Des codes empruntés aux gamers
Cette aspiration communautaire, les adeptes de jeux vidéos l’ont bien comprise. Ceux que l’on surnomme parfois “geeks” jouent à ces jeux de rôle en ligne massivement multijoueurs (ou MMORPG). World of Warcraft (WoW), League of Legend (LoL), Dofus… Chacun son pécher mignon. « En tant que joueuse, je fais partie de communautés exclusivement en ligne », reconnaît Héloïse. Du haut de ses 23 ans, elle joue à LoL depuis maintenant 5 ans. « Nous, on utilise Discord, le Skype des gamers », dit-elle au nom de ses collègue de jeu. « Ça me fait bien rire de voir les gens qui sont comme des fous sur leurs ordis pour parler à leurs amis, alors qu’avant tout le monde nous prenait pour des geeks ». Un sentiment partagé par son meilleur ami Corentin, qui joue, lui, depuis près de 8 ans : « La plupart du temps on se parle tous en visio et là, on voit avec le confinement que presque tout le monde fait ça, même mon père [rires] ».
Chez eux, le processus semble pourtant inversé par rapport à Amélie et ses rendez-vous Loup Garou : connaître d’abord, rencontrer ensuite. Corentin se confie sur sa timidité : « Quand je suis devant un écran, je suis beaucoup plus à l’aise qu’IRL (“in real life”, littéralement “dans la vraie vie” ndlr) ». Ce terme “IRL” marque d’ailleurs plutôt le passage du virtuel au réel que l’inverse. La relation de Corentin et Héloïse en témoigne. « On faisait partie du même serveur Discord et au bout d’un moment on a appris à tisser des liens », développe Corentin. « La plupart de mes amis viennent de là ».
Des idéaux accaparés par le capitalisme…
Pourtant, la Silicon Valley n’est pas Woodstock, et le capitalisme s’est rapidement accaparé les idéaux communautaires hippies pour réaliser du profit. « L’esprit de base a été approprié par le grand capital », explique Paola Sedda, « il n’est pas libre comme il avait été conçu par les premières communautés ». Pour Fred Turner, le fondateur de Facebook Mark Zuckerberg en est d’ailleurs l’illustration. « Il a réussi à séduire ses employés en leur disant qu’ils allaient changer le monde. Il se cachait en fait derrière l’imaginaire d’Internet pour faire beaucoup d’argent, sur notre dos », explique le professeur de sciences de la communication, faisant écho aux gains publicitaires de Facebook liés à l’action de chaque utilisateur. Un modèle fort répandu en ligne.
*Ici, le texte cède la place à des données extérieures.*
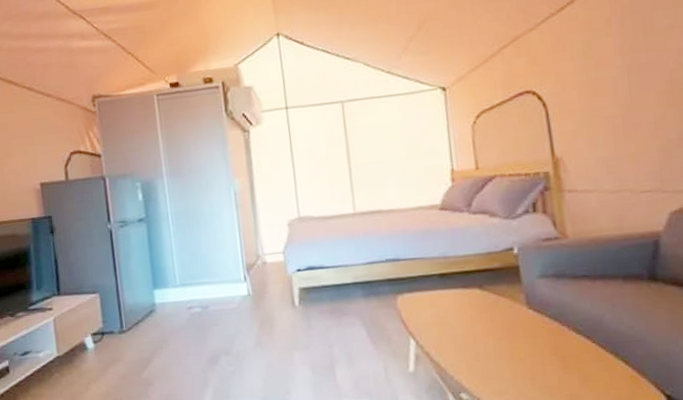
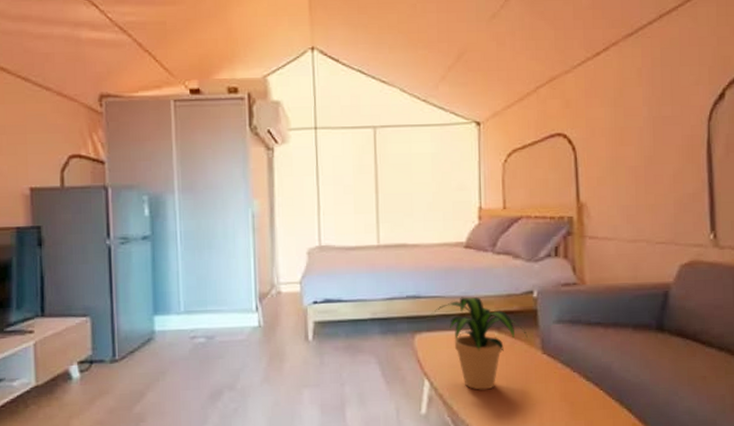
potted plant: none [409,257,511,347] -> present [429,297,528,390]

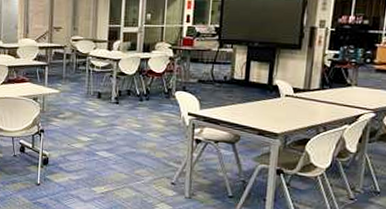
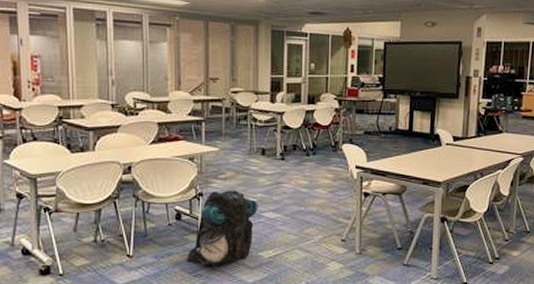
backpack: none [27,129,93,196] -> present [186,190,258,266]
…qui permettent malgré tout la pérennité du lien social
Dans son océan de publicité, de contenus sponsorisés et de monétisation des données personnelles, Internet joue malgré tout un rôle important de sociabilisateur. À 74 ans, Odette est devenue une geek sans le savoir. La septuagénaire a en effet utilisé FaceTime pour la première fois grâce au confinement. Et le logiciel fait aujourd’hui partie de son quotidien : « J’ai eu mes petits enfants en FaceTime. Le plus petit venait pointer son nez un petit peu comme les gens qui passent derrière les caméras. Comme en vrai. », s’émeut-elle. « On a besoin de rester en contact avec ses proches », acquiesce Paola Sedda. En particulier pour les personnes habituées aux contacts réels. Car contrairement aux gamers, les confinés ne peuvent pas « être hyper-socialisés en ligne et complètement solitaires hors ligne. Si une personne a énormément de contacts dans la vie de tous les jours, elle aura beaucoup plus de chance de développer une sociabilité épanouie en ligne » pendant cette période de distanciation sociale.
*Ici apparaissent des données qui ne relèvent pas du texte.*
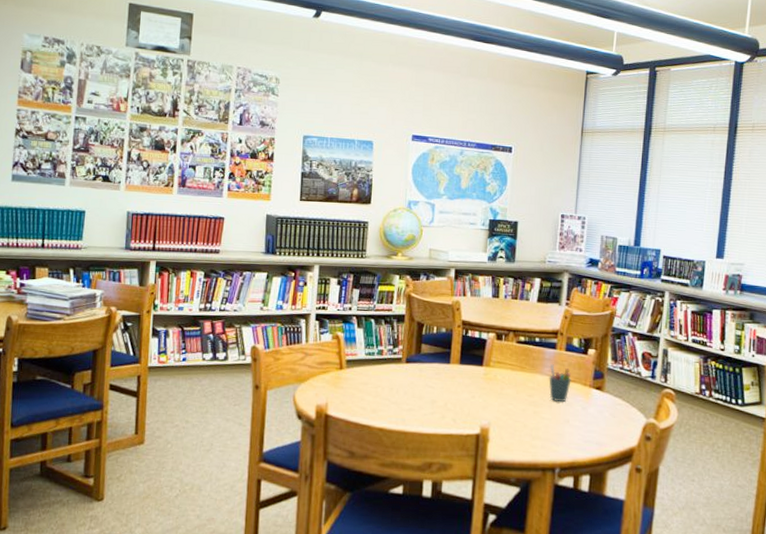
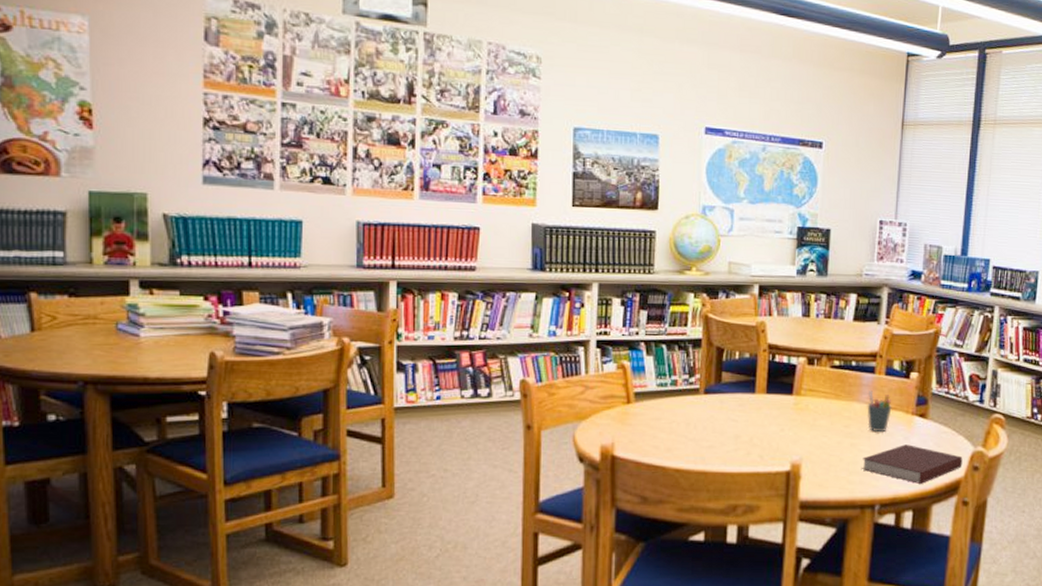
notebook: none [544,414,636,451] -> present [862,444,963,484]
Mais attention, geeker n’est pas sans risques. Et l’accident peut être fatal… pour les cartes-mères. Comme le raconte Jean-François en riant : « On était en ligne et au bout d’un moment il n’y avait plus personne. Un de nos copains avait en fait grillé sa carte-mère en renversant son verre de Ricard sur son ordinateur. Maintenant il a trouvé la parade : il met une grosse serpillère sur le clavier ». Boire ou geeker, il faut choisir.